Feature Profile

A Centenarian Lifestyle

By Lasell Village resident and neuropsychologist Margery Hutter Silver, author of Living to 100: Maximizing Your Potential at Any Age

Twenty years ago I was part of a cutting-edge study that examined the health of centenarians and, in particular, the prevalence of dementia in their age group, as well as their physical traits. The Study, led by Dr. Thomas Perls at Harvard Medical School, was a perfect fit for my background in geropsychology and neuropsychology. The results of the New England Centenarian Study became the basis for further study of aging.

The Centenarian study results, published in the book Living to 100, showed that more than a third of the 100-year-olds who participated had no dementia at their advanced age and that even though fewer men reached this age, almost all were intellectually intact. In addition, one of the centenarians showed no dementia symptoms on testing but had signs of Alzheimer's disease in his brain. This suggested he had a "cognitive reserve," created by continually challenging his brain.

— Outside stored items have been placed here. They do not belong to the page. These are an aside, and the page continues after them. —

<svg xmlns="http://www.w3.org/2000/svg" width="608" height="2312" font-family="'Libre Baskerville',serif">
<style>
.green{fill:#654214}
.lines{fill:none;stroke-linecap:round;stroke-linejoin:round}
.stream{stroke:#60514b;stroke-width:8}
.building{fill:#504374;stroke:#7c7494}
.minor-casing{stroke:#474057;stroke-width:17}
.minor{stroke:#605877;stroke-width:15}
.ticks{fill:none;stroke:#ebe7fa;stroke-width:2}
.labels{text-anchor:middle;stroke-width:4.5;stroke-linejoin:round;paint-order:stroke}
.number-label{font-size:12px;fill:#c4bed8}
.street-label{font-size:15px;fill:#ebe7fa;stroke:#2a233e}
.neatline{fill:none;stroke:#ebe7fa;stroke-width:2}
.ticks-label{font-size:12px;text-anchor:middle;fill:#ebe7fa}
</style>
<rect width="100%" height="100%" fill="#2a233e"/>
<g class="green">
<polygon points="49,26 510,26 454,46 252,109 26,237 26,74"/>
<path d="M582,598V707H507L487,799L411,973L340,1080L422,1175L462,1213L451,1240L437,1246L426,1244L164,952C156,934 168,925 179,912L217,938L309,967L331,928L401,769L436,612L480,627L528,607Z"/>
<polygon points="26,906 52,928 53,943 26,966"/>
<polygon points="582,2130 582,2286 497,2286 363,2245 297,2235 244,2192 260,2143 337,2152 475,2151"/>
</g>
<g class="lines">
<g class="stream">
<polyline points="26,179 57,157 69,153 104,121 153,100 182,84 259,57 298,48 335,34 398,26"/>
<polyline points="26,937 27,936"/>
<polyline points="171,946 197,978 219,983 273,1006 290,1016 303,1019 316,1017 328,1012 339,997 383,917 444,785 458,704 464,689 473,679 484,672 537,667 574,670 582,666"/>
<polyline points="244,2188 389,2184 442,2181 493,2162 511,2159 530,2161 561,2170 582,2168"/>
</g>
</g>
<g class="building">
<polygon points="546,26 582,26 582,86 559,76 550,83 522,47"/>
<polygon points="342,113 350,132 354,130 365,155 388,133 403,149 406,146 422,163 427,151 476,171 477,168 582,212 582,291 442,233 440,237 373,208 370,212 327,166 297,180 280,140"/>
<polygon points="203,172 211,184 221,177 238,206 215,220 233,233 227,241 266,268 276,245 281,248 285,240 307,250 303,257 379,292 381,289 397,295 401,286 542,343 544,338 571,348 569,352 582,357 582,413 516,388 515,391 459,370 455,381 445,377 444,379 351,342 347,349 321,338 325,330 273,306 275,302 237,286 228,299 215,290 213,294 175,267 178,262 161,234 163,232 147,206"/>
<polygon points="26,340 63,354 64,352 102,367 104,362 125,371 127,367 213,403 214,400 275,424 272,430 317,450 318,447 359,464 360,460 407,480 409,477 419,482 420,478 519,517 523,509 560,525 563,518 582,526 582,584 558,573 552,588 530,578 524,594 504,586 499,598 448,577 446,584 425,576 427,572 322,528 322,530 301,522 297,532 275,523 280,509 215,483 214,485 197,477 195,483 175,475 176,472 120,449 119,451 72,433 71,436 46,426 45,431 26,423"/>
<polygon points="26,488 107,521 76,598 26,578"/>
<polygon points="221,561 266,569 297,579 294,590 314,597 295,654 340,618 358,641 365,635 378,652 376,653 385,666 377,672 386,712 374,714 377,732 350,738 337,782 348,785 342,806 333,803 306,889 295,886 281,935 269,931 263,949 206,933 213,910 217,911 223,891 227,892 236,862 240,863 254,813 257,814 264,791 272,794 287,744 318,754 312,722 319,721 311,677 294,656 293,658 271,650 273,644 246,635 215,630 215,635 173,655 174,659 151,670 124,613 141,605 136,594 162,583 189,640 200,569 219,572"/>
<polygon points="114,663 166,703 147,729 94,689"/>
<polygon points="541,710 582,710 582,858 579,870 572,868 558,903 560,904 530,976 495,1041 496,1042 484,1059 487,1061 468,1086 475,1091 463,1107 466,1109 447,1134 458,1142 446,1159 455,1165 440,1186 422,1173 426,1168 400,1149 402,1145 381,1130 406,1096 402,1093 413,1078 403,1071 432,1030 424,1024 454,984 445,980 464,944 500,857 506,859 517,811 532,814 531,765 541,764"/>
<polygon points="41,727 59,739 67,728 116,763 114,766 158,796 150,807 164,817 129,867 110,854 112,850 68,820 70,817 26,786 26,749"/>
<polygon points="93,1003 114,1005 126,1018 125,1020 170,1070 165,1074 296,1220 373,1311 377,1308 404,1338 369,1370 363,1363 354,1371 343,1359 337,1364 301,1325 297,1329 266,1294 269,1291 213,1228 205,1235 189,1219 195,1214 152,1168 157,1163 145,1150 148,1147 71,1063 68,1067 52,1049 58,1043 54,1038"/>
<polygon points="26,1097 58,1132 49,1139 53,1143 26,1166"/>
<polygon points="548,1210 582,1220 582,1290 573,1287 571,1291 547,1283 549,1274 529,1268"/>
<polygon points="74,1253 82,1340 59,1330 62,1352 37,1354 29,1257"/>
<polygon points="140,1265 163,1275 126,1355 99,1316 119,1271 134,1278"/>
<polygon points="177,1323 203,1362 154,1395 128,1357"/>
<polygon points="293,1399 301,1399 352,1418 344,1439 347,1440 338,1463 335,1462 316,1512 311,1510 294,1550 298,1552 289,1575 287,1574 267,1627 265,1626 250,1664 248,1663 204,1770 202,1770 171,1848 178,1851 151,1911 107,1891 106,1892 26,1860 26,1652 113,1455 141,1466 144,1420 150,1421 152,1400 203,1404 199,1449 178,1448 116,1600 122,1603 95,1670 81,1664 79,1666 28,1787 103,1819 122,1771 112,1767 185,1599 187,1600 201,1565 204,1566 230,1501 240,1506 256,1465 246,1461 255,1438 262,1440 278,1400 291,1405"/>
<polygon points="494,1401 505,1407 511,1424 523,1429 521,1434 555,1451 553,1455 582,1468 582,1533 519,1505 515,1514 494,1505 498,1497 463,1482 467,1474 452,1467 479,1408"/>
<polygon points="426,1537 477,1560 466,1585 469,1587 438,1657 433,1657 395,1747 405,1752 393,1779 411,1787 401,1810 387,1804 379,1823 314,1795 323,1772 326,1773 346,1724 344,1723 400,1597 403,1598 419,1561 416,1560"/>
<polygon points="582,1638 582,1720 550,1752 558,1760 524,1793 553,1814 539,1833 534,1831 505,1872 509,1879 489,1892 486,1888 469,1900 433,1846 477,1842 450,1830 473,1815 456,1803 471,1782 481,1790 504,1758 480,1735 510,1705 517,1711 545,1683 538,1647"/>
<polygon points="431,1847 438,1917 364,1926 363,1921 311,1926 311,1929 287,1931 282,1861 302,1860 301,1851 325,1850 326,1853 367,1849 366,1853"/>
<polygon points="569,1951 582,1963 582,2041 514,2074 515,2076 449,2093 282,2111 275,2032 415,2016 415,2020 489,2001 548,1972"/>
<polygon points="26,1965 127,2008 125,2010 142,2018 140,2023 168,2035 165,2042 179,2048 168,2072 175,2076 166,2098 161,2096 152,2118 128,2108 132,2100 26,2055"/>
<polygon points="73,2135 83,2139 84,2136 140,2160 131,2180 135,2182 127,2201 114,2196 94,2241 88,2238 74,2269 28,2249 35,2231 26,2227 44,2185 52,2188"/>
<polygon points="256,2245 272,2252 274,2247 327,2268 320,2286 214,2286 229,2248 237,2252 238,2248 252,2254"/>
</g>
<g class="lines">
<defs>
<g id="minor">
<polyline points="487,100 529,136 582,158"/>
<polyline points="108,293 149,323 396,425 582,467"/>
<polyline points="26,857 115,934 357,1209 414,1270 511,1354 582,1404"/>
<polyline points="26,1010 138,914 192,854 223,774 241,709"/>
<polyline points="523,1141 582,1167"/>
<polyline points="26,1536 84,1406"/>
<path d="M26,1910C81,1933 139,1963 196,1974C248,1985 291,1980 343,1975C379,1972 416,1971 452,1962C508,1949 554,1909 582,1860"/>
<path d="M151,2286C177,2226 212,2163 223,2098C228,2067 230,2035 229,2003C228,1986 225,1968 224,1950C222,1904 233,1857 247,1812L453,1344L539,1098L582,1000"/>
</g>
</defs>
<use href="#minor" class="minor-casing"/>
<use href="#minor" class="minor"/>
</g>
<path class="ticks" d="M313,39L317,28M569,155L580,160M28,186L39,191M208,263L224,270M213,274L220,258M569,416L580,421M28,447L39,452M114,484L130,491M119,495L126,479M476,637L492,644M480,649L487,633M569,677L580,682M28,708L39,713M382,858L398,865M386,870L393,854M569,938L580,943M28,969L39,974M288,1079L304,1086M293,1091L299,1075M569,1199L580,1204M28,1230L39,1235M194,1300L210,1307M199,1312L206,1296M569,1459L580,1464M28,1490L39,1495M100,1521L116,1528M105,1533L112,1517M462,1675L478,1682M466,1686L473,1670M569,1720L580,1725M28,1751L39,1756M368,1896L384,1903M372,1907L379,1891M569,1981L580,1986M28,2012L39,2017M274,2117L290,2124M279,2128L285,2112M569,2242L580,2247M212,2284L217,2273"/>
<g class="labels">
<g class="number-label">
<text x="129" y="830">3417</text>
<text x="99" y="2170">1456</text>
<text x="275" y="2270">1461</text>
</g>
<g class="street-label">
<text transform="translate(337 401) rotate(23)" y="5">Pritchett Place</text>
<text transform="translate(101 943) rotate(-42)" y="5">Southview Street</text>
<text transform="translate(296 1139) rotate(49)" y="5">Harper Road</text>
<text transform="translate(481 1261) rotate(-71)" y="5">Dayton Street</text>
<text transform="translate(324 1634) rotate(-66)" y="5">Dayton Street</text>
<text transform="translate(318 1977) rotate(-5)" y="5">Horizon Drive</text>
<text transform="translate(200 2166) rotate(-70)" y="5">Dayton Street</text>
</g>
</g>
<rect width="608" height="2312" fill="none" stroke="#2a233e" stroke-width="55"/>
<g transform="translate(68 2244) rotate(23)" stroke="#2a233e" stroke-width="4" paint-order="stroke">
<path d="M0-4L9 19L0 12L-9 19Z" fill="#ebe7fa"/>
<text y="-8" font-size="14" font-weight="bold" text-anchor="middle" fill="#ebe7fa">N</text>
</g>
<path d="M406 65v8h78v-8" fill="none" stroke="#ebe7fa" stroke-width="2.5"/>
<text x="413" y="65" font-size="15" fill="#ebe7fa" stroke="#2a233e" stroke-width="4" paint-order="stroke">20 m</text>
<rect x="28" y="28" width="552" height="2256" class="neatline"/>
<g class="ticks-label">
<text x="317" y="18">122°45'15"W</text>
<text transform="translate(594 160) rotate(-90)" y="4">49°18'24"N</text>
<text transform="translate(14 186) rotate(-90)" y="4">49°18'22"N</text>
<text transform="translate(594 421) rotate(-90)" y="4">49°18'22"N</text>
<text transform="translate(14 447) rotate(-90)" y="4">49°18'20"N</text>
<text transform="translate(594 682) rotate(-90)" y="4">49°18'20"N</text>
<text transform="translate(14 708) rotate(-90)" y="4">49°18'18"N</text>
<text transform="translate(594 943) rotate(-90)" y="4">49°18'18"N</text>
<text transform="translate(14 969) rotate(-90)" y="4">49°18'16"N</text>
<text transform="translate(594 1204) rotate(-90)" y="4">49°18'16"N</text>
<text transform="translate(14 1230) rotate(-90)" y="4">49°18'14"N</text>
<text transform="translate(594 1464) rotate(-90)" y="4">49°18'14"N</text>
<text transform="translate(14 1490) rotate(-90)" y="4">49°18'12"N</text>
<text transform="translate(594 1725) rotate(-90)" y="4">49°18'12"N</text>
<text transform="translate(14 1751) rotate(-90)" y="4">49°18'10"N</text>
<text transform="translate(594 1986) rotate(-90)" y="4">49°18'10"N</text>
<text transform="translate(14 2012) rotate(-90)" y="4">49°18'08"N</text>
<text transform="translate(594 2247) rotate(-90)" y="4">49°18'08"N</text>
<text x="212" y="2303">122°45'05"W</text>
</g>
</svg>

Since then, genetic studies of centenarians have continued to support the idea that you must have special genes to live to 100, but I believe lifestyle also plays a significant role. The centenarian lifestyle can help us live longer and be healthier to the end of our lives. Spending time with 100-year-olds changed the way I looked at my own life. In my 60s, I suddenly became aware of how much life might lie ahead -and of how I wanted to find ways to live it to the fullest.

This has become particularly important to me now -- 20 years later -- and I often look back at my research to frame my life today.

Testing as part of our study showed that centenarians are masters at handling stress, but we also learned through conversations with them and their families that they had other health-enhancing lifestyle traits:
• Centenarians keep their minds active, as well as their bodies. One centenarian, at 103, was still writing and delivering scientific papers at professional meetings.
• Centenarians use humor to cope with stress and illness.
• Centenarians have a positive attitude. They are people who see their glass as half full.
• Centenarians have strong social ties-to families and friends.
• Centenarians are adaptable. One of the centenarians who had low vision figured out that with the strong light of a dental visor, she could read for several hours each morning.
• Centenarians are not smokers. Some centenarians drink alcohol moderately, some don't drink at all, but none drinks excessively.
• Centenarians do not follow special diets. They come from different ethnic groups and eat different foods, but there are no obese centenarians. They are moderate eaters.

Key lessons from centenarians included the idea of staying healthy -- both exercising and eating properly. I embrace these ideas today. But most importantly, I have discovered how important it is to challenge my mind in order to build new neural connections to keep my brain healthy. This knowledge was the primary factor in my decision to move to Lasell Village-and life here has lived up to my expectations. What the Village offers--academic courses, exercise classes, compatible and interesting neighbors to socialize with-- all of these foster healthy physical and mental aging.

My research has both enlightened me and helped me stay focused on being the healthiest I can as I age. I may not have the genes to live to 100, but I can try to live the rest of my life in good health, with an active mind.